→ Goal of the exercise
Go through the lines below and copy any that hold the string "cưới".

═════ Material provided ═════

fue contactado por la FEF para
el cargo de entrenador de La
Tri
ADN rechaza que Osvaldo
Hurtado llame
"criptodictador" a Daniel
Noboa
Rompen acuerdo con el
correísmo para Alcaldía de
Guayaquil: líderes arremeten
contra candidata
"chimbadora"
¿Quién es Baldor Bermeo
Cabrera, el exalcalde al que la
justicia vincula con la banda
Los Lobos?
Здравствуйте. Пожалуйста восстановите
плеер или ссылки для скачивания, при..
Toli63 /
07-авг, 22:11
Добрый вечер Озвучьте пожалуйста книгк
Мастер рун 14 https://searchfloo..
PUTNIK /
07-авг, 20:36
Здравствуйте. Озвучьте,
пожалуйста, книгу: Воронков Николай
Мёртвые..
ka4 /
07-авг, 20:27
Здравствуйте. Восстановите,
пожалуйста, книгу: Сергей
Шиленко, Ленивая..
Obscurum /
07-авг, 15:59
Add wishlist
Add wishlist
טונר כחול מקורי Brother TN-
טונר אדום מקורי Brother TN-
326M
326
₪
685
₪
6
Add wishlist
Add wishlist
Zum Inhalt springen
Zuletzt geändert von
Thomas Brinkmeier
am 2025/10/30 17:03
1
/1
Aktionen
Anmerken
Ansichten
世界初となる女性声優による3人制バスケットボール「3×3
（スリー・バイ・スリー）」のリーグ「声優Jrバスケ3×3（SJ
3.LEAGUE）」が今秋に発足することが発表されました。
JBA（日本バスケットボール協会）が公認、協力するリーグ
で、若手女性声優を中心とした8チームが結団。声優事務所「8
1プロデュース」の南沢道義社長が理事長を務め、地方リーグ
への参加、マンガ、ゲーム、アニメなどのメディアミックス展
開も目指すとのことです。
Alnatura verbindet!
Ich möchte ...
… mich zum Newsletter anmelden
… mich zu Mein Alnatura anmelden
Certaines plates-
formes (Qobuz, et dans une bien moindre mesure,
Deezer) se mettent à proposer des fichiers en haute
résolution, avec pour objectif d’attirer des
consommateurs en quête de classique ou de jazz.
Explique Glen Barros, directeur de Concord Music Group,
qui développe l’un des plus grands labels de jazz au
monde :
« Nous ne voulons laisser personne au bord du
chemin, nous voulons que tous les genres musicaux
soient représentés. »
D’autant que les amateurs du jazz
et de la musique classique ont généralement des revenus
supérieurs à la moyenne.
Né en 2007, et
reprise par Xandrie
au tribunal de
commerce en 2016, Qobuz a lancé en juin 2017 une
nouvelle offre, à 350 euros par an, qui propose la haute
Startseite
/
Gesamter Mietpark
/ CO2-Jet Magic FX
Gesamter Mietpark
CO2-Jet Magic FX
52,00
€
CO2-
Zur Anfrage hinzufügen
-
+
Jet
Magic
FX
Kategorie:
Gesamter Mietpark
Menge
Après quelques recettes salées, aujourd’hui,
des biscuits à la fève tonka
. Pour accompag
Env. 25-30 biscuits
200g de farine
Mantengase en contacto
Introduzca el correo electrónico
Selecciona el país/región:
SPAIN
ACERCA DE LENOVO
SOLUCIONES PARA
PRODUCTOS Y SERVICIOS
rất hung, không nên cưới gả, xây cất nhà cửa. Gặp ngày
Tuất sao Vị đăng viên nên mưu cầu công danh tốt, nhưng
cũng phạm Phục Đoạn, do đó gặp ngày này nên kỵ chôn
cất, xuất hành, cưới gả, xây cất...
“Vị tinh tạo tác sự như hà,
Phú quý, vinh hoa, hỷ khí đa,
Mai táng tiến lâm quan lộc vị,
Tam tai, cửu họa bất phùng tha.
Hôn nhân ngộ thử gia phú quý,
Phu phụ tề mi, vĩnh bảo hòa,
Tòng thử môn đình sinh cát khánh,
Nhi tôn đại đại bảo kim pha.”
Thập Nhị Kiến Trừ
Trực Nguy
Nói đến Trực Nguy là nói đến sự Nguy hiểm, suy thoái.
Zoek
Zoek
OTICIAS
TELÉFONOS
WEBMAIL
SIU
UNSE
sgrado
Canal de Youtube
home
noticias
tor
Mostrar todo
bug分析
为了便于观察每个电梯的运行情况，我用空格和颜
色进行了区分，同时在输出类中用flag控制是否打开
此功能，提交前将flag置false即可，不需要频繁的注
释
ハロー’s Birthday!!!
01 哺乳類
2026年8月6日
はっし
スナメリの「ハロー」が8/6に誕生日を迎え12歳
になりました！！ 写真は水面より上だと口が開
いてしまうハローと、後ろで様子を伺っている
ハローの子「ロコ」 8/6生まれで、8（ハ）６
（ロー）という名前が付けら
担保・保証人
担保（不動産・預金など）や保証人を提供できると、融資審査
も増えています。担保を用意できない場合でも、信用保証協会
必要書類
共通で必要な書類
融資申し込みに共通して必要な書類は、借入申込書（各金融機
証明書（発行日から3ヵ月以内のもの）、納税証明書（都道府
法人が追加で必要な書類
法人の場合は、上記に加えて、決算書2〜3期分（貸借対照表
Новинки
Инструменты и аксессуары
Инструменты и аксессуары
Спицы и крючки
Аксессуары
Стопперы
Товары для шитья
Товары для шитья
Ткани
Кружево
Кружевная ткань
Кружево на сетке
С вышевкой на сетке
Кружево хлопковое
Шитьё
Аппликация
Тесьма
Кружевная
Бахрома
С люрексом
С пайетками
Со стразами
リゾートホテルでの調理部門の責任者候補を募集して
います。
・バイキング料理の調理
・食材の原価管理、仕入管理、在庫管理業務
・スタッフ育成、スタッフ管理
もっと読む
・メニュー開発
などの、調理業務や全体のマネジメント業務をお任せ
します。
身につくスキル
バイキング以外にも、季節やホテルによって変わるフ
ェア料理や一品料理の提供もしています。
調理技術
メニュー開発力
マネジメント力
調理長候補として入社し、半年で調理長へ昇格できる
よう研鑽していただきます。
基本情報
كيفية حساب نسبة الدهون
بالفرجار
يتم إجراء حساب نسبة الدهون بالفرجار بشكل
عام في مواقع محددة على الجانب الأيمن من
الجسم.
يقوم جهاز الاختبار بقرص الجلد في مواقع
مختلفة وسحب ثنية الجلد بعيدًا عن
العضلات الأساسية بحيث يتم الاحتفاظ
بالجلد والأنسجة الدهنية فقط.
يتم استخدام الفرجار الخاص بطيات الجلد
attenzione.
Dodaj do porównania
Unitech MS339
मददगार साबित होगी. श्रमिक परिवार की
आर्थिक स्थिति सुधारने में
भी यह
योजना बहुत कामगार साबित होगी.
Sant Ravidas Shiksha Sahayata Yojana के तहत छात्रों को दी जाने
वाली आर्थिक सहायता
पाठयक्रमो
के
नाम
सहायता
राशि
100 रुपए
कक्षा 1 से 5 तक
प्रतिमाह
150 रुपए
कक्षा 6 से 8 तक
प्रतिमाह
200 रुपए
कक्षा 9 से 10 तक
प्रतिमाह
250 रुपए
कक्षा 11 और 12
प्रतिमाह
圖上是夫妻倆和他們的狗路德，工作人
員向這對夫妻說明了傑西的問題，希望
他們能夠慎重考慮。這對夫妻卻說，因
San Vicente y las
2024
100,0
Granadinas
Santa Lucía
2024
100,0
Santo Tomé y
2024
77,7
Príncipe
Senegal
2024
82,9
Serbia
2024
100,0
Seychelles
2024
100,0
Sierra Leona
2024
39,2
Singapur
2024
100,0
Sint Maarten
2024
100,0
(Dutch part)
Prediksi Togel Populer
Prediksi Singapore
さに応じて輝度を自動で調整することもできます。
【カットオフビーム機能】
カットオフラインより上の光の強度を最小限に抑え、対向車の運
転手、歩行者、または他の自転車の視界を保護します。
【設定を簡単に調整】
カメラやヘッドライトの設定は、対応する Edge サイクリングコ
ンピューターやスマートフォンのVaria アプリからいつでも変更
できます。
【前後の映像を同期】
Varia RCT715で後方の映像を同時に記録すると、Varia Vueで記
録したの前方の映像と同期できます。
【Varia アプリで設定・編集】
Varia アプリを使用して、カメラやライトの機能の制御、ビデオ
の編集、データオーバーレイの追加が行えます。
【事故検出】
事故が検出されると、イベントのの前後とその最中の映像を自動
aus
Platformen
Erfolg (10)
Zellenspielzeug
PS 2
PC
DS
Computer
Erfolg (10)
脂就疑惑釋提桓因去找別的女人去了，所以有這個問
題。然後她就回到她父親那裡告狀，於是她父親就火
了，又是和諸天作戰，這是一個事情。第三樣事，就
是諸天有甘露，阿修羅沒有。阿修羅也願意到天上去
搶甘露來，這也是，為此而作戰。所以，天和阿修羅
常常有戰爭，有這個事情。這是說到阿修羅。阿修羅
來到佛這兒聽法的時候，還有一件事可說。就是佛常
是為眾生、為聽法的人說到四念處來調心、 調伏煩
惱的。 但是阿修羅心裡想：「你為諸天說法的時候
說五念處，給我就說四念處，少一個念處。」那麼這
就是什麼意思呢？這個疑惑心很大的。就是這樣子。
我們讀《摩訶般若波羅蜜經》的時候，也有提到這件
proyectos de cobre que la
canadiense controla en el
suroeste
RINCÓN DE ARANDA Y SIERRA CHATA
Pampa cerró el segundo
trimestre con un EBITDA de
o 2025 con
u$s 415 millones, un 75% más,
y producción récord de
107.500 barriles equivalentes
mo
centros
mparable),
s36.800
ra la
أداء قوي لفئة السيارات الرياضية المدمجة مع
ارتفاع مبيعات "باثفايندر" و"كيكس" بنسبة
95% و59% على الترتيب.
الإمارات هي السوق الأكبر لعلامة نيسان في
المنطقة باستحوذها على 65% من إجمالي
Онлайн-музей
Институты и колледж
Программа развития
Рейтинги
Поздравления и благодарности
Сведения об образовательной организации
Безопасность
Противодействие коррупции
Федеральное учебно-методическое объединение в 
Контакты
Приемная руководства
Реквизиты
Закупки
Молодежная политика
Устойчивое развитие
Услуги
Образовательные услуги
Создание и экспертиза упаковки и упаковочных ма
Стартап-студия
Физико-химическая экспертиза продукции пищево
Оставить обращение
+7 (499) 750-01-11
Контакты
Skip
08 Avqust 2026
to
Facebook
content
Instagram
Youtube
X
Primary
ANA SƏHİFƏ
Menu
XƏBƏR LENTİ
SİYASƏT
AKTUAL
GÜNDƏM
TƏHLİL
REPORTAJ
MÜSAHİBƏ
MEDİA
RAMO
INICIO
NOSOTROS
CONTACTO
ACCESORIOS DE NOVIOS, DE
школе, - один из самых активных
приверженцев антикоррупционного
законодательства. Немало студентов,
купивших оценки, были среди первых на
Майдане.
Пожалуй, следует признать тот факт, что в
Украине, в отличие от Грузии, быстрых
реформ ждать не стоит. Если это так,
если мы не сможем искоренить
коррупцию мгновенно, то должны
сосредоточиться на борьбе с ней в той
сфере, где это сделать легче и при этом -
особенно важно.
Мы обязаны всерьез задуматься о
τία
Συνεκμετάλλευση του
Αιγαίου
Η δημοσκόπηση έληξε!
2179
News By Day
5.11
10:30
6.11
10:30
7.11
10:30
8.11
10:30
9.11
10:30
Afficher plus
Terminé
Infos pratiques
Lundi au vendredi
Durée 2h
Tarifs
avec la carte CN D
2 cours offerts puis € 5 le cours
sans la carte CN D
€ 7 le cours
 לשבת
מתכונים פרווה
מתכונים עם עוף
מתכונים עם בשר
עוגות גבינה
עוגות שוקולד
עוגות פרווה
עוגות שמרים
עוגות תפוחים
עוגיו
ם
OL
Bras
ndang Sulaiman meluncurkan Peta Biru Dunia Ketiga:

═════

→ Written solution
rất hung, không nên cưới gả, xây cất nhà cửa. Gặp ngày
cất, xuất hành, cưới gả, xây cất...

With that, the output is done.